Channel-Oblivious Counting Algorithms for Large-Scale RFID Systems
01 December 2015
Scalable, low-latency and accurate RFID counting algorithms have recently been proposed as a fundamental building block to support more complex query operations in a large-scale RFID system. One distinct feature of these algorithms is that they do not require explicit identification of individual tags and therefore can eliminate the latency bottleneck caused by serialization during multiple access control. However, these algorithms all assume reliable communications between the reader and the tags. While this assumption is also adopted by many tag-identification protocols in the current RFID standards, it is practically unachievable given the current technology and low-cost requirement of RFID tags. In fact, recent empirical studies have found that the communication between an RFID reader and a set of seemingly ``in-range{''} tags are still unreliable and highly non-deterministic due to the varying channel conditions.
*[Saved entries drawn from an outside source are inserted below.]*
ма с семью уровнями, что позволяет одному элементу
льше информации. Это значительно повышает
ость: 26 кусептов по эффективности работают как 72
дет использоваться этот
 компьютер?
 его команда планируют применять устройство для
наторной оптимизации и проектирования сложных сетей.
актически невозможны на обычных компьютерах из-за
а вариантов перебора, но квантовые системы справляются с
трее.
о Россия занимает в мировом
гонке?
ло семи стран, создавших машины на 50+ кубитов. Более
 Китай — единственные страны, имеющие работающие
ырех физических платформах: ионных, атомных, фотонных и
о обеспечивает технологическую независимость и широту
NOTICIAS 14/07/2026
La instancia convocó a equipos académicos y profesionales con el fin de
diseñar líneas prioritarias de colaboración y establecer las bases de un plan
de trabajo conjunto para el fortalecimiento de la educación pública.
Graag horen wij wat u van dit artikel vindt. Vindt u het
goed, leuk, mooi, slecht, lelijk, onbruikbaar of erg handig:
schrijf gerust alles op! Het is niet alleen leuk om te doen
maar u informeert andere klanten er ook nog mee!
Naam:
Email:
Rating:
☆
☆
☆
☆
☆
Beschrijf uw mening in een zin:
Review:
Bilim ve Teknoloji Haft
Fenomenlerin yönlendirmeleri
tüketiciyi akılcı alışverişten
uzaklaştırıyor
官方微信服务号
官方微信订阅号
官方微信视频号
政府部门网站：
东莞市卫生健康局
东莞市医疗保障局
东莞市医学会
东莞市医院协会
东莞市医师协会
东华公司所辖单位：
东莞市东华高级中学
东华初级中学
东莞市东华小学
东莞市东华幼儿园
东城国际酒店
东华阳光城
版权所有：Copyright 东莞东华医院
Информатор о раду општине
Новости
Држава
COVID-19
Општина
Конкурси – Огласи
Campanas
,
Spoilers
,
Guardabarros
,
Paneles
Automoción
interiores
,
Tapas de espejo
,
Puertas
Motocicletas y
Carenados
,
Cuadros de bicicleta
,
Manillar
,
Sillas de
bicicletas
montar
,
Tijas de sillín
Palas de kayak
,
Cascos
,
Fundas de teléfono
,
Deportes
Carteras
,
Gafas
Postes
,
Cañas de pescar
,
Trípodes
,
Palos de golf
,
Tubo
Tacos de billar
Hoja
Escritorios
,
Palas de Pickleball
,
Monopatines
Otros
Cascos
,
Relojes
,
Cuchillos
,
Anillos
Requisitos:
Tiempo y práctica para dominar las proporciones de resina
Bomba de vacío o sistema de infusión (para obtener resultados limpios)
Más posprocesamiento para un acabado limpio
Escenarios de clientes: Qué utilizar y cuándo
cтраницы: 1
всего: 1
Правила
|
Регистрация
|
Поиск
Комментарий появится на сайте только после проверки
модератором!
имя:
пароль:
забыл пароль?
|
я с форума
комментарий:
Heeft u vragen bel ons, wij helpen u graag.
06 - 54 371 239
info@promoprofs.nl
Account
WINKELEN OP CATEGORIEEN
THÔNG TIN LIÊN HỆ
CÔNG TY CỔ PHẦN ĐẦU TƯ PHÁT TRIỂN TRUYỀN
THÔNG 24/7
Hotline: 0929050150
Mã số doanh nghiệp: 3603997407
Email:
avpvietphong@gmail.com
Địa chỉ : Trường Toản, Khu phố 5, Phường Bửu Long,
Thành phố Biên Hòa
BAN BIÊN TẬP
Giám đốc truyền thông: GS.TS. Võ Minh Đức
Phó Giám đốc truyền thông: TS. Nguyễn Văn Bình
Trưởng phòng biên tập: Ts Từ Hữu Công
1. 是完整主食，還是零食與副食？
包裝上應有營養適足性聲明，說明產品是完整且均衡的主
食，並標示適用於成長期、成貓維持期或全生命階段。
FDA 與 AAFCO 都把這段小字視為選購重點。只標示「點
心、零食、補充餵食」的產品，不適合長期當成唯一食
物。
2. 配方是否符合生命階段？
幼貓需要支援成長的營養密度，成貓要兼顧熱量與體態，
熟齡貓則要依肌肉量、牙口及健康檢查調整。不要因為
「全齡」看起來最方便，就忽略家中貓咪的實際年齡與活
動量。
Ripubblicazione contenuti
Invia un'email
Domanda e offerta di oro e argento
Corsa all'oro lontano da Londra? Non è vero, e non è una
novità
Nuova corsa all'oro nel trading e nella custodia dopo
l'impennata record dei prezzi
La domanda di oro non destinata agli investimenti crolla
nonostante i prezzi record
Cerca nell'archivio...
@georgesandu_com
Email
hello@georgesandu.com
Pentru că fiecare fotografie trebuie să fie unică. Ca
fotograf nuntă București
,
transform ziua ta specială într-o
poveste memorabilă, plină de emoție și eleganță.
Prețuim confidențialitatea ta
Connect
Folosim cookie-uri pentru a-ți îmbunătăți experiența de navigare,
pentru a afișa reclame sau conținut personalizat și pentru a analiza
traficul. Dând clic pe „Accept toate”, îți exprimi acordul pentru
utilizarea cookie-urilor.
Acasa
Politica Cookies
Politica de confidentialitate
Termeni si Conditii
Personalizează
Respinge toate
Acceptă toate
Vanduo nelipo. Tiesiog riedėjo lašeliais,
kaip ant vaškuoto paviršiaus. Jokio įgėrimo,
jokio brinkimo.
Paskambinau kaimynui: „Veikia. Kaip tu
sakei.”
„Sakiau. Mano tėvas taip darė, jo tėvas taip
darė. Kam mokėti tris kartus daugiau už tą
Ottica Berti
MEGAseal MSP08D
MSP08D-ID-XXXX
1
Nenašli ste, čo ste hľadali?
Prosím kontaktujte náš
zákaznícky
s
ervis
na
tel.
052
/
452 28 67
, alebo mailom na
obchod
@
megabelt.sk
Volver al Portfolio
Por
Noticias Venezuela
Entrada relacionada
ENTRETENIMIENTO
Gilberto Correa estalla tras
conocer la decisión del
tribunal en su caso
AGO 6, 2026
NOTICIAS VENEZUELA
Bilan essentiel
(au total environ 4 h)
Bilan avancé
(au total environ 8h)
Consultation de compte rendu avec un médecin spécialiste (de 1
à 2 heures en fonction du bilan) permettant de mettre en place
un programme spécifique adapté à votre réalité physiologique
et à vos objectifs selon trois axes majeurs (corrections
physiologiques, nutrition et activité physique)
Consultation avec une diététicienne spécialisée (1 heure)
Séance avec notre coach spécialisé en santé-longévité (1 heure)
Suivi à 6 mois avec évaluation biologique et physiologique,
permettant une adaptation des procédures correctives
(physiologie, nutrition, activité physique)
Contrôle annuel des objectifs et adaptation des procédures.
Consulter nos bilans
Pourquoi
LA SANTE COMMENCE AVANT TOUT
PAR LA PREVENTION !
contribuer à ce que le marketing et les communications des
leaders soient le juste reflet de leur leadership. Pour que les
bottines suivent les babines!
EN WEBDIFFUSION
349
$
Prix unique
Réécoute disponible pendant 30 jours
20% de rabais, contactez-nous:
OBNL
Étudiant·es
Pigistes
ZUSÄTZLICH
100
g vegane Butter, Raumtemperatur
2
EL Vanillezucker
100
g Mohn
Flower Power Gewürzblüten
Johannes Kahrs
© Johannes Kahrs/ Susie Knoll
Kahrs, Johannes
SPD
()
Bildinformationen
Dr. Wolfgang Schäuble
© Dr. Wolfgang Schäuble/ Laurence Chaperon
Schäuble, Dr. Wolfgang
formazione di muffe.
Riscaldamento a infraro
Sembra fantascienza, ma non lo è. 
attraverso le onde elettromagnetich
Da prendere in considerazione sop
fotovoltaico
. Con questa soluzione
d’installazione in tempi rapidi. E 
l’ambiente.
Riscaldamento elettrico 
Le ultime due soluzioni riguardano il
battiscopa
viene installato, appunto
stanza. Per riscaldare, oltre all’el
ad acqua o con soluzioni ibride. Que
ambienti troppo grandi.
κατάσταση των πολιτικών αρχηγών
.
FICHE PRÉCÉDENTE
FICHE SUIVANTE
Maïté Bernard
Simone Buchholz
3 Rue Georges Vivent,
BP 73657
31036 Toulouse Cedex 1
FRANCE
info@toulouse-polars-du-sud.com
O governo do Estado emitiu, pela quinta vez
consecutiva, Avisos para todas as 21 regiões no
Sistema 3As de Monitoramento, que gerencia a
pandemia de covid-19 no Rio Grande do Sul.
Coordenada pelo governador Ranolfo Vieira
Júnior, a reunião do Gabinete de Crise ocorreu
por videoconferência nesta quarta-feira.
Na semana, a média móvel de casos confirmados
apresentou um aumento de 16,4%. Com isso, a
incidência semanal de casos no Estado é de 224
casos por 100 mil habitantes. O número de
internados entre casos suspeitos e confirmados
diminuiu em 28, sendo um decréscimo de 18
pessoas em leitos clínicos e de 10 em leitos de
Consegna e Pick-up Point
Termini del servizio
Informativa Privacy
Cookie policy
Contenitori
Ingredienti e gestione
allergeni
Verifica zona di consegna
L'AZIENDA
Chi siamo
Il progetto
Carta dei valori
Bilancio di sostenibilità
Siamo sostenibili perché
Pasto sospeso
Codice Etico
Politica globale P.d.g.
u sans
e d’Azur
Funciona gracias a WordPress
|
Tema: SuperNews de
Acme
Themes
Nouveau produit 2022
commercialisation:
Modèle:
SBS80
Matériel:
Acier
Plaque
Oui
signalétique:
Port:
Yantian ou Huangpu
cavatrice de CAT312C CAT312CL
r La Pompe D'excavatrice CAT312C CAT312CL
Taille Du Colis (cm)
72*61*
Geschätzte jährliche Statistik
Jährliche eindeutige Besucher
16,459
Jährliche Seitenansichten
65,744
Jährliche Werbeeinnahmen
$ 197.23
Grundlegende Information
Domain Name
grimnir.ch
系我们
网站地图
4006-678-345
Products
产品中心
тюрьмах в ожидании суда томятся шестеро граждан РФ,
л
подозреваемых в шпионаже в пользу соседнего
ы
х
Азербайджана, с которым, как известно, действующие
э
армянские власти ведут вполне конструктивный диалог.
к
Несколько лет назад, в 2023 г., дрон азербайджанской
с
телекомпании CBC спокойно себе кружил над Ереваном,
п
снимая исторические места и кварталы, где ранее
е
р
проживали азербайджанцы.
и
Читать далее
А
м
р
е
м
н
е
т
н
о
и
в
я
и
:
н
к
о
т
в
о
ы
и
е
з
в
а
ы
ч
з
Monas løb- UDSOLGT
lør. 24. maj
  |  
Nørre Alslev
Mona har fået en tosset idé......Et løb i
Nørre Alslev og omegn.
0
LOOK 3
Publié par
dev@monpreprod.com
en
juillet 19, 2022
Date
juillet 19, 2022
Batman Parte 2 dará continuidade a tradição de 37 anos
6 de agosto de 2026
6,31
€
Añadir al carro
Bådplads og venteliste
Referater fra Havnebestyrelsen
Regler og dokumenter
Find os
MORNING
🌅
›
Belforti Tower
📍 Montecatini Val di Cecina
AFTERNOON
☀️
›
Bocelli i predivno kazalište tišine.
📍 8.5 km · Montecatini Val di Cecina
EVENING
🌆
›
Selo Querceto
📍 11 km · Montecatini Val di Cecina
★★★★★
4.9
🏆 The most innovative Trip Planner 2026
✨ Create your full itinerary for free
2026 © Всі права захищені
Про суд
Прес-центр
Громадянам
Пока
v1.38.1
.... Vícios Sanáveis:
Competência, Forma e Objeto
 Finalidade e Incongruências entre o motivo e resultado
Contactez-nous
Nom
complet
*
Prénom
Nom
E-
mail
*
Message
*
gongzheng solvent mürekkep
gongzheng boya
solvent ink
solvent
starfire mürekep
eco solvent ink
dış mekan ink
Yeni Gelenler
In this paper, we discuss the design and performance analysis of a set of channel-oblivious RFID counting algorithms which can estimate the size of a tag-set of interest over unreliable wireless channels. The proposed schemes can provide accurate cardinality estimates without any prior knowledge of the channel parameters. We first propose a series of algorithms and analyze their performance under a simplified memoryless lossy channel model. We then extend them to handle the impact due to backscattering effects and correlated losses found in practical RFID systems. Our proposed designs only require simple modifications to standard RFID tags and readers and can be implemented using current technologies with minimal increase in tag/reader cost. Our designs can also be extended to other RFID counting algorithms which assumed reliable communication channels.